──────── DATA TO PROCESS

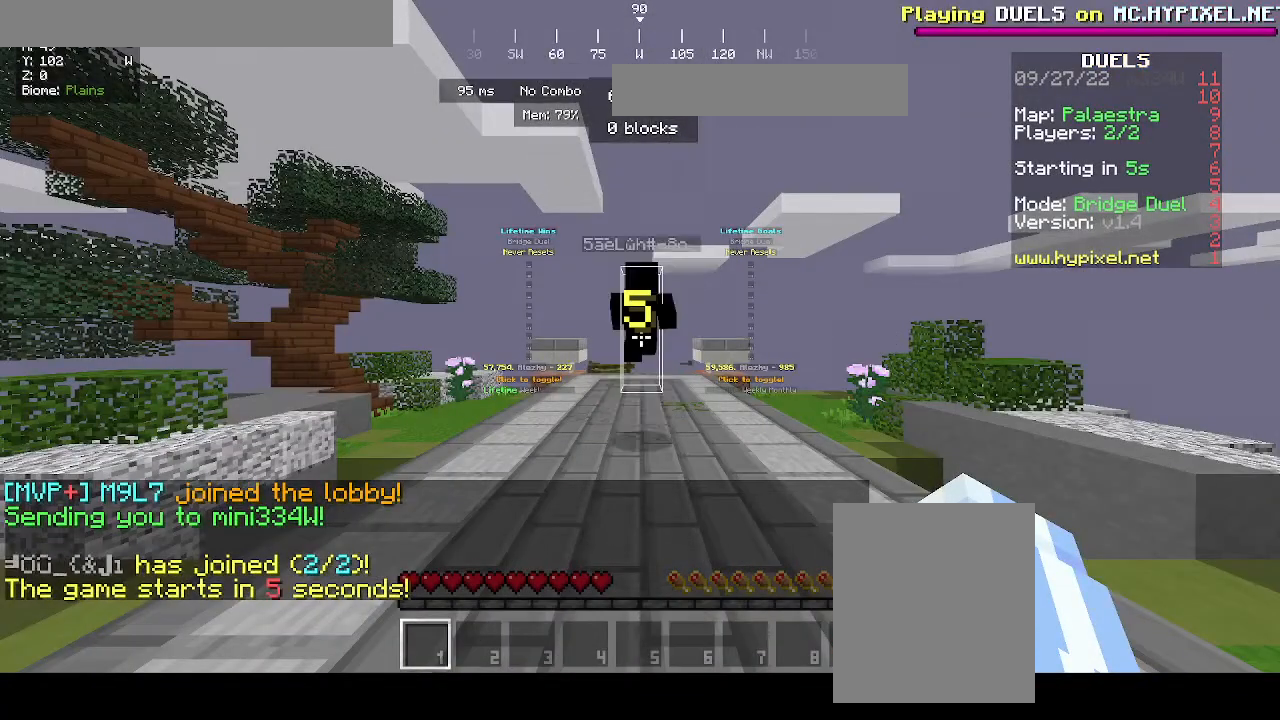
{"keys": [], "mouse": [], "events": []}
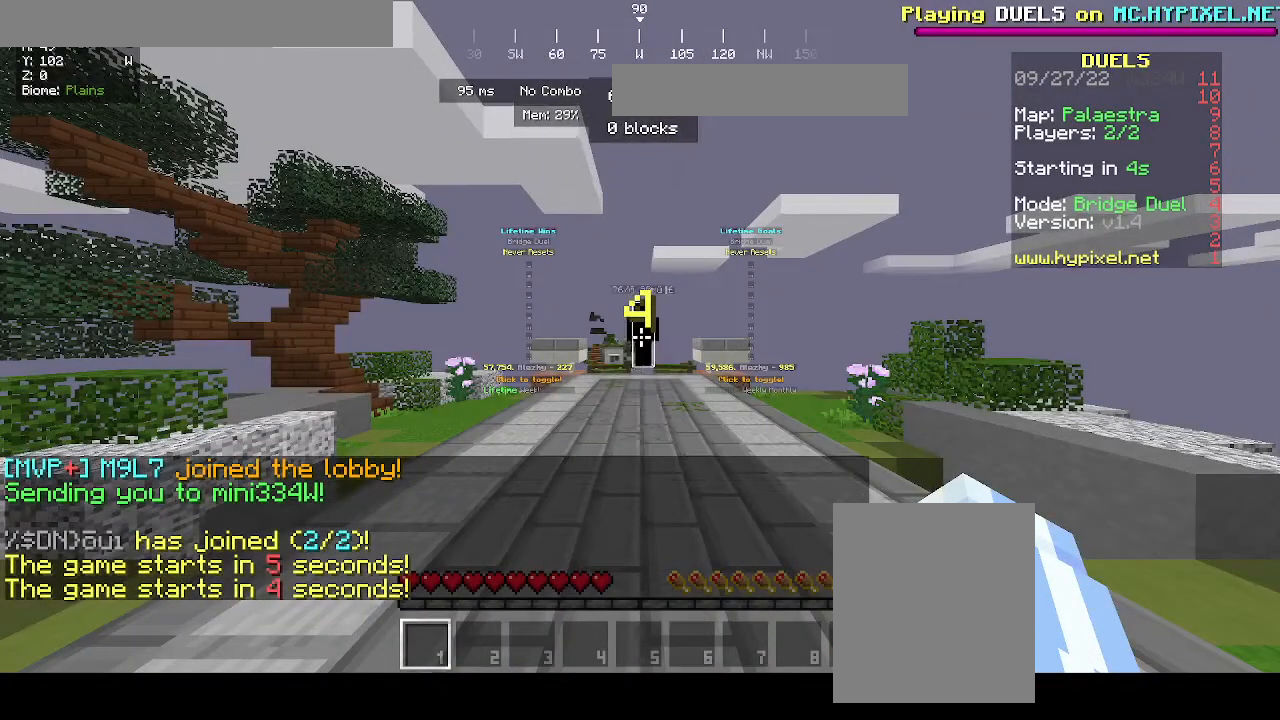
{"keys": [], "mouse": [], "events": []}
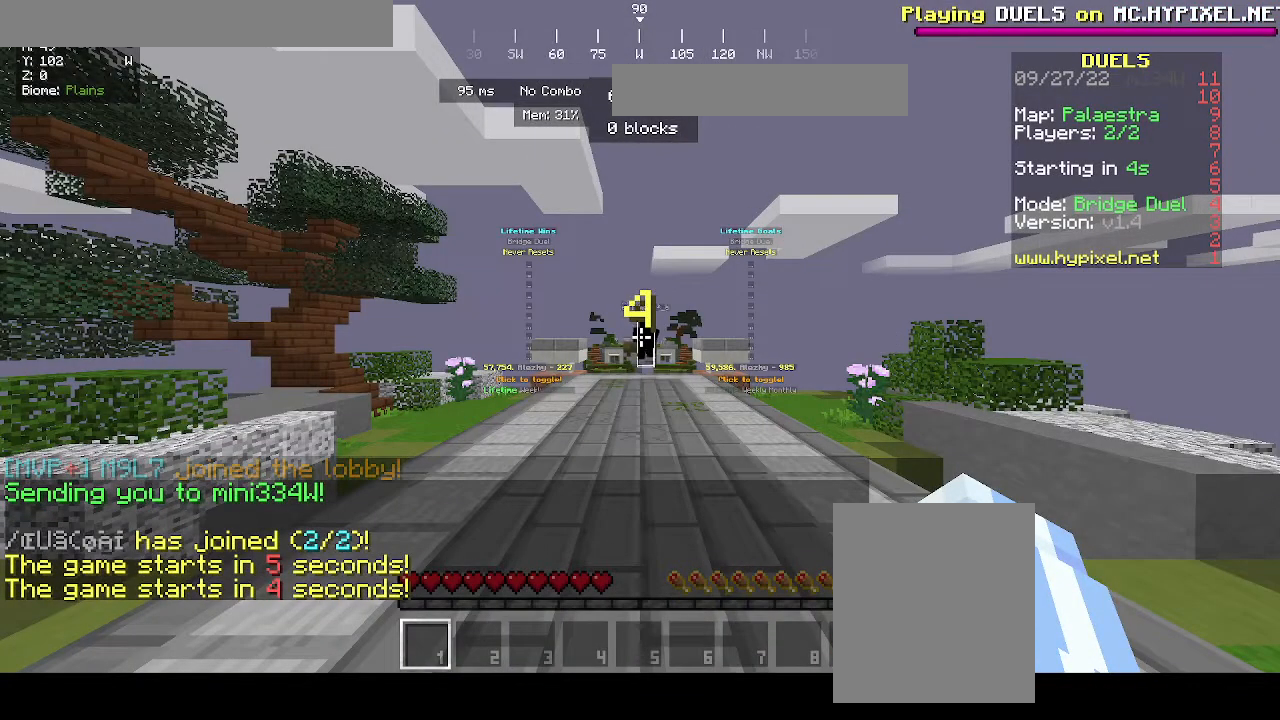
{"keys": [], "mouse": [], "events": []}
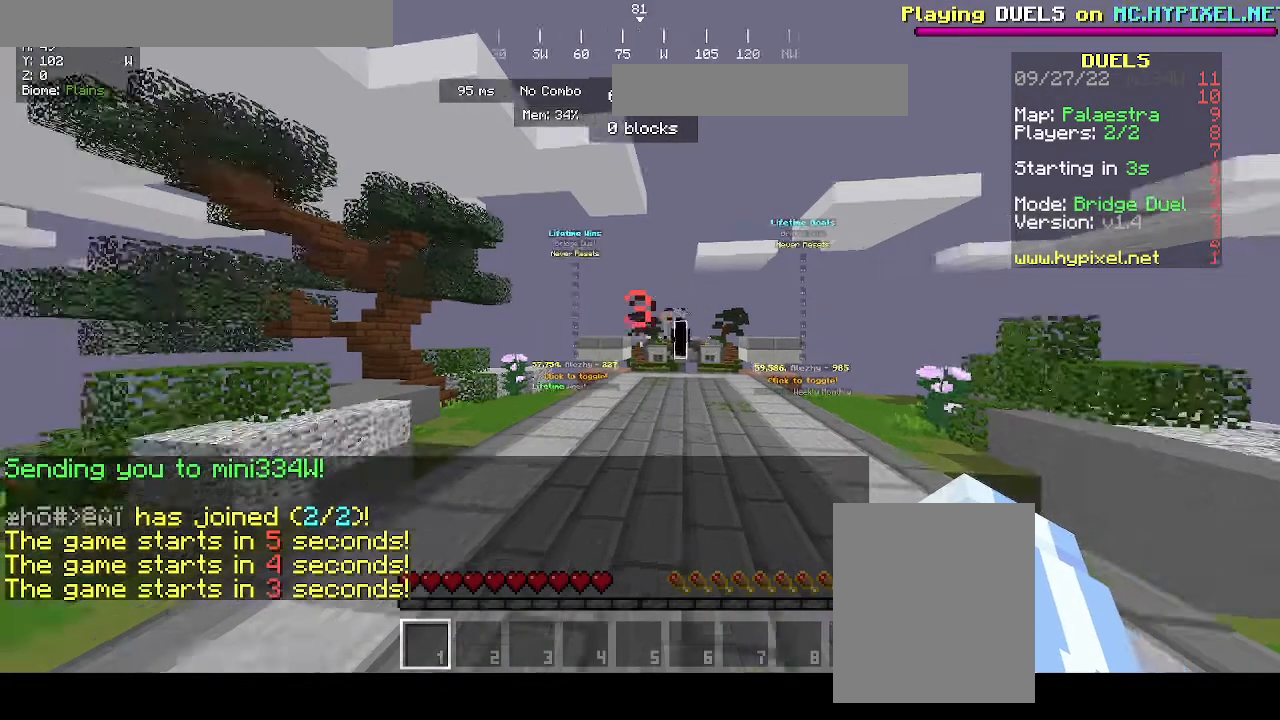
{"keys": [], "mouse": ["right"], "events": [[333, "mouse_right", "down"]]}
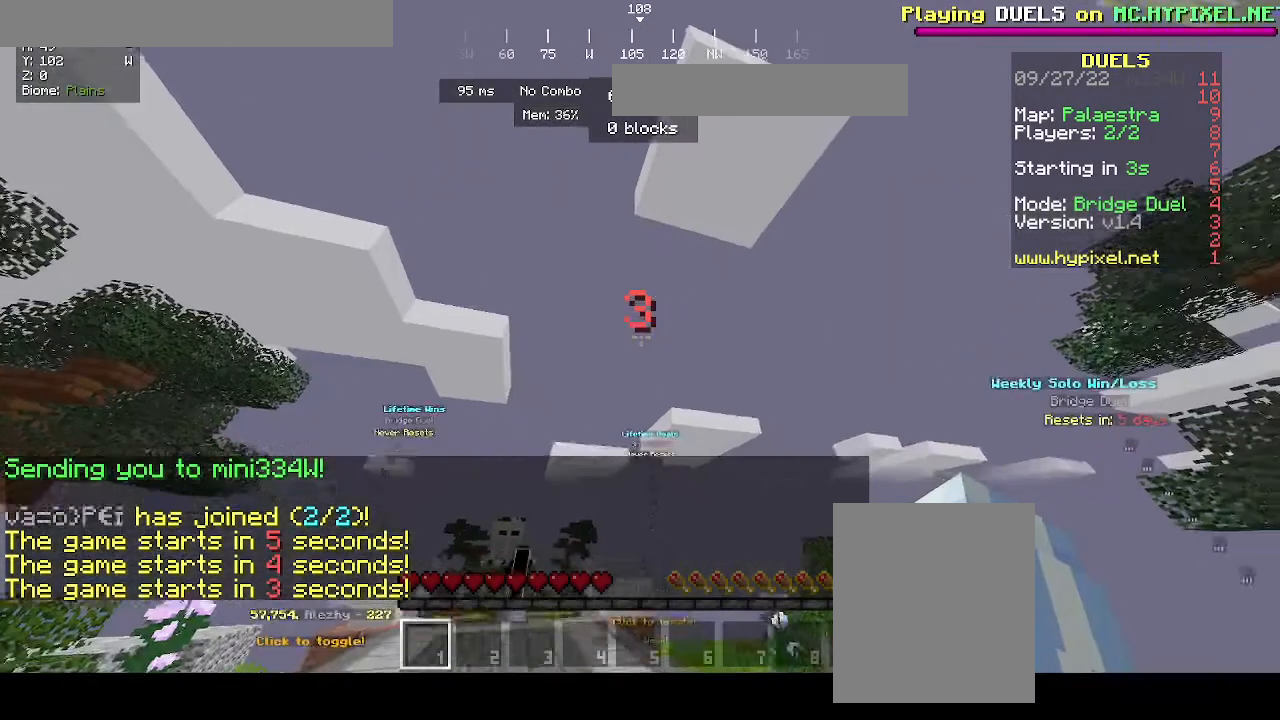
{"keys": [], "mouse": [], "events": [[433, "mouse_right", "up"]]}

────────────────

Please restate the entries word for word, with all pictures left out.

ANSWER TO THE PROBLEM:
{"keys": [], "mouse": [], "events": []}
{"keys": [], "mouse": [], "events": []}
{"keys": [], "mouse": [], "events": []}
{"keys": [], "mouse": ["right"], "events": [[333, "mouse_right", "down"]]}
{"keys": [], "mouse": [], "events": [[433, "mouse_right", "up"]]}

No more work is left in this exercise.